PROVIDENCE – More than two weeks after Rhode Island Department of Transportation Director Peter Alviti appeared, on camera, at a State House hearing to answer legislators’ questions about the closed westbound lanes of the Washington Bridge, he admitted: he misspoke.
Then again, maybe not.
Necking or no necking – that is the question
One of the recurring questions from legislators at that Feb. 12 joint House-Senate oversight hearing had to do with shrinkage – also known as “necking” – of the rods holding the beams of the bridge over the Seekonk River.
Asked that night if the narrowing of some tie-down rods down to one inch − and the severing of others − happened between the last annual inspection in July 2023 and December, when the bridge was abruptly closed, Alviti said: “No, I don’t believe so.”
“The necking showed up in previous reports but it never rose to a level of concern of being a critical finding,” he said.
RIDOT says Alviti misspoke
The next day, The Journal asked RIDOT several follow-up questions, including asking them to pinpoint when and where this sign of deterioration was first identified and provide the evidence, and clarify who did not elevate the deterioration to a “critical finding,” RIDOT spokesman Charles St. Martin said the department would “need several days to review earlier inspection reports.
Pressed to respond to these two-week-old questions on Wednesday, St. Martin told The Journal: “The Director misspoke. “
“While it was his estimation that the necking seen in [December] 2023 must have occurred earlier, in our review of inspection reports, necking issues were not noted,” he said.
“We reviewed the inspection narratives and photos dating back to 2020, posted on the RIDOT website, and could not identify any evidence of issues with necking,” St. Martin said.
Was it ever mentioned? “We were unable to find a reference to this in the inspection reports … As this was not indicated in the inspection reports, it would not have been elevated to a critical finding.”
Asked to define “necking” as Alviti used the term, St. Martin said: “Necking is a reduction in the diameter of a shaft or rod.”
While Martin’s definition does not reference what causes necking, at the hearing, Alviti spoke about the role that “tension” plays in the necking of steel rods.
Such tension is a defining characteristic of the type of “necking” that Professor Barzin Mobasher, of Arizona State University, cited after he looked at photos of certain tie-down rods on the Washington Bridge.
Asked to look at the publicly available material for The Journal, Mobasher said the inspection photographs showing the narrowed rods on the Washington Bridge are “textbook” exhibits of necking.
In the July 2023 photos, the rods appeared stressed and stretched way beyond allowable engineering design, he said.
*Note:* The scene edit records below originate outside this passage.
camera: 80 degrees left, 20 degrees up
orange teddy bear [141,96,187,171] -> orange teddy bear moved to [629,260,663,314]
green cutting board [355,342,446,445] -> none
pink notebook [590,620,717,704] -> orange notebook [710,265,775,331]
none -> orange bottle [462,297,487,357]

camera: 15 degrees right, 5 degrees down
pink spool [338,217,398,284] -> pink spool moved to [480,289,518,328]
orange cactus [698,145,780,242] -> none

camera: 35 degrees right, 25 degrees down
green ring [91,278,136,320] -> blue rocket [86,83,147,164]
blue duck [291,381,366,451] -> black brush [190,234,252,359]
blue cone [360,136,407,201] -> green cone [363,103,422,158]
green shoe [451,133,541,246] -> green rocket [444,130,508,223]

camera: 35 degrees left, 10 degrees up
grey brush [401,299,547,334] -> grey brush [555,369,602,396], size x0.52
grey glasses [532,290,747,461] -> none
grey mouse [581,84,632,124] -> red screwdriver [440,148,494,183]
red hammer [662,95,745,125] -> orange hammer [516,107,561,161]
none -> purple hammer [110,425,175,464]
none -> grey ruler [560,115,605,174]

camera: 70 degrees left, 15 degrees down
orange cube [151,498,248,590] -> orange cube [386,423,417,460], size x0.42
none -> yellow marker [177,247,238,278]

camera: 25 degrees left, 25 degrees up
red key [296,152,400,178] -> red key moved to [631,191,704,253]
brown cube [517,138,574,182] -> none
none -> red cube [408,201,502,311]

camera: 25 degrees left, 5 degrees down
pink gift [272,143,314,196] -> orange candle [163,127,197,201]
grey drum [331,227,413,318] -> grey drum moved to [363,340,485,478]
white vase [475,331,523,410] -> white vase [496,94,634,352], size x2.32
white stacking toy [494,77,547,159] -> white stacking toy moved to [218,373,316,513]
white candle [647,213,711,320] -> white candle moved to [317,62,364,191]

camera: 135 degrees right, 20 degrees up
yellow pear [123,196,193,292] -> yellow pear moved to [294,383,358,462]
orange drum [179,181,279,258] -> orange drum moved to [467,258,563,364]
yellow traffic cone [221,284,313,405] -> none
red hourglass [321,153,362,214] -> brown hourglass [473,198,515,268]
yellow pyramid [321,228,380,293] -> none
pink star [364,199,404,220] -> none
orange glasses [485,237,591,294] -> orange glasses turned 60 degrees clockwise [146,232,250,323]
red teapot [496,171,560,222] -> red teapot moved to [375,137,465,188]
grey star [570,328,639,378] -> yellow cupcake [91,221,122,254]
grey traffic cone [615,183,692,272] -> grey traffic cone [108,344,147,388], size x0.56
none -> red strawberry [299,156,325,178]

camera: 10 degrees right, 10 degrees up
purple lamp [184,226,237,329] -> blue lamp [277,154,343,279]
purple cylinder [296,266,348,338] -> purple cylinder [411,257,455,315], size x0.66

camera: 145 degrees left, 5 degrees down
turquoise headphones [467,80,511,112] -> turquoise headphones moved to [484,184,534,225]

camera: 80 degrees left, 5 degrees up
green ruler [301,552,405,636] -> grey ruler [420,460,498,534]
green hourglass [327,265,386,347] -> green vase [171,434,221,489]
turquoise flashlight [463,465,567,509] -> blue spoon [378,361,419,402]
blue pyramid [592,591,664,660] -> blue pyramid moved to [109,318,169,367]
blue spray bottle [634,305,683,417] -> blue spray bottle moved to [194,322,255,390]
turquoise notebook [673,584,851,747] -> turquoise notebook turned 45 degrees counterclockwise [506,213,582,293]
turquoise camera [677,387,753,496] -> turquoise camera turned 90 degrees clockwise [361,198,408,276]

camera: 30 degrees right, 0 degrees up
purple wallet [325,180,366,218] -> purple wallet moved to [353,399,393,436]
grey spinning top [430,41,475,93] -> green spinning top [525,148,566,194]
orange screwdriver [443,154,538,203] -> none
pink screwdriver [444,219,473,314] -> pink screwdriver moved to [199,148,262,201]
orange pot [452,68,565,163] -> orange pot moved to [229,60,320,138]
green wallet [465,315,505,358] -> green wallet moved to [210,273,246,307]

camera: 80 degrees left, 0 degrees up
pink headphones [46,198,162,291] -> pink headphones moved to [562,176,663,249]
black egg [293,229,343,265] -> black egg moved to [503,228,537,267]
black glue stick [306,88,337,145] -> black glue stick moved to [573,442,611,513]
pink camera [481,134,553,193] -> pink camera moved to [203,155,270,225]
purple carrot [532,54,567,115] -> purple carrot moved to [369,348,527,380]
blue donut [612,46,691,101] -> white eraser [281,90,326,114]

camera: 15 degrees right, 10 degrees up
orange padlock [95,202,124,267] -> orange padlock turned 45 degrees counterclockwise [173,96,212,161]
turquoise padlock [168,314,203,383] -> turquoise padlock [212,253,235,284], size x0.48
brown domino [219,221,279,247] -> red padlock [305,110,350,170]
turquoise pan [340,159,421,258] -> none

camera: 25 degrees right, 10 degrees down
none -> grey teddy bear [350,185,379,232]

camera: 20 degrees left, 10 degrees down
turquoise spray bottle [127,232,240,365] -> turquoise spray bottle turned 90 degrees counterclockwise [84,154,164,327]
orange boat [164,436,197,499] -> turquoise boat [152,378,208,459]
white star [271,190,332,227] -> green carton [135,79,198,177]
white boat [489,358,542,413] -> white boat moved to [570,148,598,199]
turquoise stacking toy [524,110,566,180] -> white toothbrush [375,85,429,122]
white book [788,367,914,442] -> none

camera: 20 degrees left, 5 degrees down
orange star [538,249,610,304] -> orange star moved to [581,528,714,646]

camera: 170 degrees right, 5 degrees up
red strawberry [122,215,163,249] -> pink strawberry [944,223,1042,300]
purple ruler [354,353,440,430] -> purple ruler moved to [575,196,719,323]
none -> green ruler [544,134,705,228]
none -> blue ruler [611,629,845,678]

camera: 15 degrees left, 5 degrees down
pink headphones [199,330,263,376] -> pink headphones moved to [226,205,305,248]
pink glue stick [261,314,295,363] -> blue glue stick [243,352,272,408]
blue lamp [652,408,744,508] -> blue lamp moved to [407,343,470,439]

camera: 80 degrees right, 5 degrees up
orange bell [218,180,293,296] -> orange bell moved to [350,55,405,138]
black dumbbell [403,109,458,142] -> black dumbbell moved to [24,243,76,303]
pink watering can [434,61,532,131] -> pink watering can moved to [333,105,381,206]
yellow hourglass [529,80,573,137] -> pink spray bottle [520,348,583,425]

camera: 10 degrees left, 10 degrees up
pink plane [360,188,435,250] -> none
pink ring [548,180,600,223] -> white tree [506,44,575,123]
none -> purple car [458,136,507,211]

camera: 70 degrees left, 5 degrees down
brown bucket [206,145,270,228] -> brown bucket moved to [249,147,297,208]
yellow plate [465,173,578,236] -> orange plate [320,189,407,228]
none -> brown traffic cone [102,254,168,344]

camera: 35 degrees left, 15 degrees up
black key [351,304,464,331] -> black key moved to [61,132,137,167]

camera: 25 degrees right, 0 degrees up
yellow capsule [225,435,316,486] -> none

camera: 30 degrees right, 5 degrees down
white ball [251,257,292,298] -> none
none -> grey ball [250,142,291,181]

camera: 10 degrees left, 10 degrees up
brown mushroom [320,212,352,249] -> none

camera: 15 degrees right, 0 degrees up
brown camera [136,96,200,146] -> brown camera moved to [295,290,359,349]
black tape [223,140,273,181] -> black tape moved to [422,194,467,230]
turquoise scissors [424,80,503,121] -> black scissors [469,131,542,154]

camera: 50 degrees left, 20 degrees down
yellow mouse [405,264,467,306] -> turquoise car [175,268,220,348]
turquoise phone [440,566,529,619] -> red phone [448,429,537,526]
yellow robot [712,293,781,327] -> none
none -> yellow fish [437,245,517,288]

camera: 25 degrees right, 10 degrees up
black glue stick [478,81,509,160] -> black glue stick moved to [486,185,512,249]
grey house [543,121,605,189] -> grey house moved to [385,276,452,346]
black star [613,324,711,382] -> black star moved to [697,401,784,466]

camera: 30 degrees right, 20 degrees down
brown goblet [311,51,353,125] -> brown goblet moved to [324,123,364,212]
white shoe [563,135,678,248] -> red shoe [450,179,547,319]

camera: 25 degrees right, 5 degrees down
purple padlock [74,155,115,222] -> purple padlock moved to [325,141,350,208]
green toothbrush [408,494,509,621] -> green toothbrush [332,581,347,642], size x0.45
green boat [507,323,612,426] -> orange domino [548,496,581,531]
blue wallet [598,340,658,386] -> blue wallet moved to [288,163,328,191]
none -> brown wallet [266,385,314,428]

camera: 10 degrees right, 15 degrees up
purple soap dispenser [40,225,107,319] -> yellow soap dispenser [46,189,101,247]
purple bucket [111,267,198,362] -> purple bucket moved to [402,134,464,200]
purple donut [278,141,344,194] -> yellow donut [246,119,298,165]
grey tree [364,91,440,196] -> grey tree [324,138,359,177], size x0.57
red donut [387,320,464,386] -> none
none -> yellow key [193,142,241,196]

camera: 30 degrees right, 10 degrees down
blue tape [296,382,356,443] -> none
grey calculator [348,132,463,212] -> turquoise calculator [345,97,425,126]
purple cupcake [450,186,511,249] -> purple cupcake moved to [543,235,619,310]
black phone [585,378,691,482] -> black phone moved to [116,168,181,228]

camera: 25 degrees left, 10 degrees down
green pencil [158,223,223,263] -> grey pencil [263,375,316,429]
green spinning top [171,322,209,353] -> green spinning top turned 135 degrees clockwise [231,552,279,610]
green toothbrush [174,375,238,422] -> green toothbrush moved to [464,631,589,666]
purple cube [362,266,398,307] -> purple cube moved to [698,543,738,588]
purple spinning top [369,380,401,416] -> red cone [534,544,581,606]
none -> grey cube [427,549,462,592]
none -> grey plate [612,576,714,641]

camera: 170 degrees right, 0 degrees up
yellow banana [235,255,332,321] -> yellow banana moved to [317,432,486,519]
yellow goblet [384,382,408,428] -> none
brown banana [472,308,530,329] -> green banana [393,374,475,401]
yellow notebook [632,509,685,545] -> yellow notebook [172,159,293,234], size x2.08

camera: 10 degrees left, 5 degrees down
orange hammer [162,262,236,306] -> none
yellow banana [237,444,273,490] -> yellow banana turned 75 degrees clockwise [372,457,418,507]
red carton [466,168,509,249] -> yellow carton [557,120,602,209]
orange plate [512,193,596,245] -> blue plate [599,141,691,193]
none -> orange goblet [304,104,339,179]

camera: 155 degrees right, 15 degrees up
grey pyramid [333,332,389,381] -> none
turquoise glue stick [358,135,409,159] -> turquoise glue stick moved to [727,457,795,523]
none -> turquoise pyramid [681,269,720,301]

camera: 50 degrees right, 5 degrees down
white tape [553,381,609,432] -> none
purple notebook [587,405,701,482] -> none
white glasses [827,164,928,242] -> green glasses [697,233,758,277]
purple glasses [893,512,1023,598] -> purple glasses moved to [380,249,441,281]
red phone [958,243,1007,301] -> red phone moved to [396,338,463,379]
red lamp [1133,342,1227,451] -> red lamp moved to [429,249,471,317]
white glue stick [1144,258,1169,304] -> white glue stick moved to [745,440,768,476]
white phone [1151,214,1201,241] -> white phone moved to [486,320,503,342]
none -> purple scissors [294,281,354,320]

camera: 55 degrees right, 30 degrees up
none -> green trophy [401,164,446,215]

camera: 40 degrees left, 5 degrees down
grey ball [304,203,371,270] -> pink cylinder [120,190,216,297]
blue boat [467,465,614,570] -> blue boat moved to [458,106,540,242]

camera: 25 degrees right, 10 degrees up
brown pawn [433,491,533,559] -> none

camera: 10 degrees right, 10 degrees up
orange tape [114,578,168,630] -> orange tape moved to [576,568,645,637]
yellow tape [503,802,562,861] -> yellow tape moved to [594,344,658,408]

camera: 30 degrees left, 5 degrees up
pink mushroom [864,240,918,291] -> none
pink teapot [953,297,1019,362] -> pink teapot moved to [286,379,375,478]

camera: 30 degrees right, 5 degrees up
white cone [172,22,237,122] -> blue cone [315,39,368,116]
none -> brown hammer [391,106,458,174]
And even at that point, before the rods were visibly broken, the necking was sufficient evidence of failure, he continued, using an even broader definition of necking than Alviti used.
“That’s enough,” Mobasher said.
As to why the necking was never seen or identified by RIDOT’s staff and hired inspection teams as a concern, St. Martin said RIDOT “look(s) forward to the results” of a forensic analysis of the “condition of the bridge and its components over time.” The results of the that analysis are expected sometime between now and early March which begins on Friday.
Did Alviti actually misspeak?
There’s more.
When pressed further on what RIDOT’s staff and hired inspectors reported prior to 2020, St. Martin told The Journal on Thursday: RIDOT asked its own “engineers to look through the inspection reports prior to 2020, as you asked, back as far as 2015.”
“None of the inspection photo captions and graphics call out necking, but anchor rods are present in some images and some necking appears to be present,” he said.
What, then, was Alviti’s “misspeak”?
“The director apparently did not misspeak; he just misunderstood the question,” St. Martin said. “He said it is apparent from these photos that there are pictures of the tie rods dating back to at least 2015. “
Forensic report should provide more detail
Sen. Mark McKenney, the chairman of the Senator’s oversight committee, echoed the sentiment when told of Alviti’s turnabout on what was and was not reported to RIDOT by its staff and its hired bridge inspectors.
Structural cascade: Broken rods were just a symptom of RI’s Washington Bridge crisis
“The forensic report and the other assessments being done will likely provide us with much additional information to consider,” he said.
“Many statements were made at the recent hearing. We’ll be looking at what was said, and seeing how it comports with the evidence that’s being developed or coming to light. Right now, though, a comment would be premature,” he told The Journal.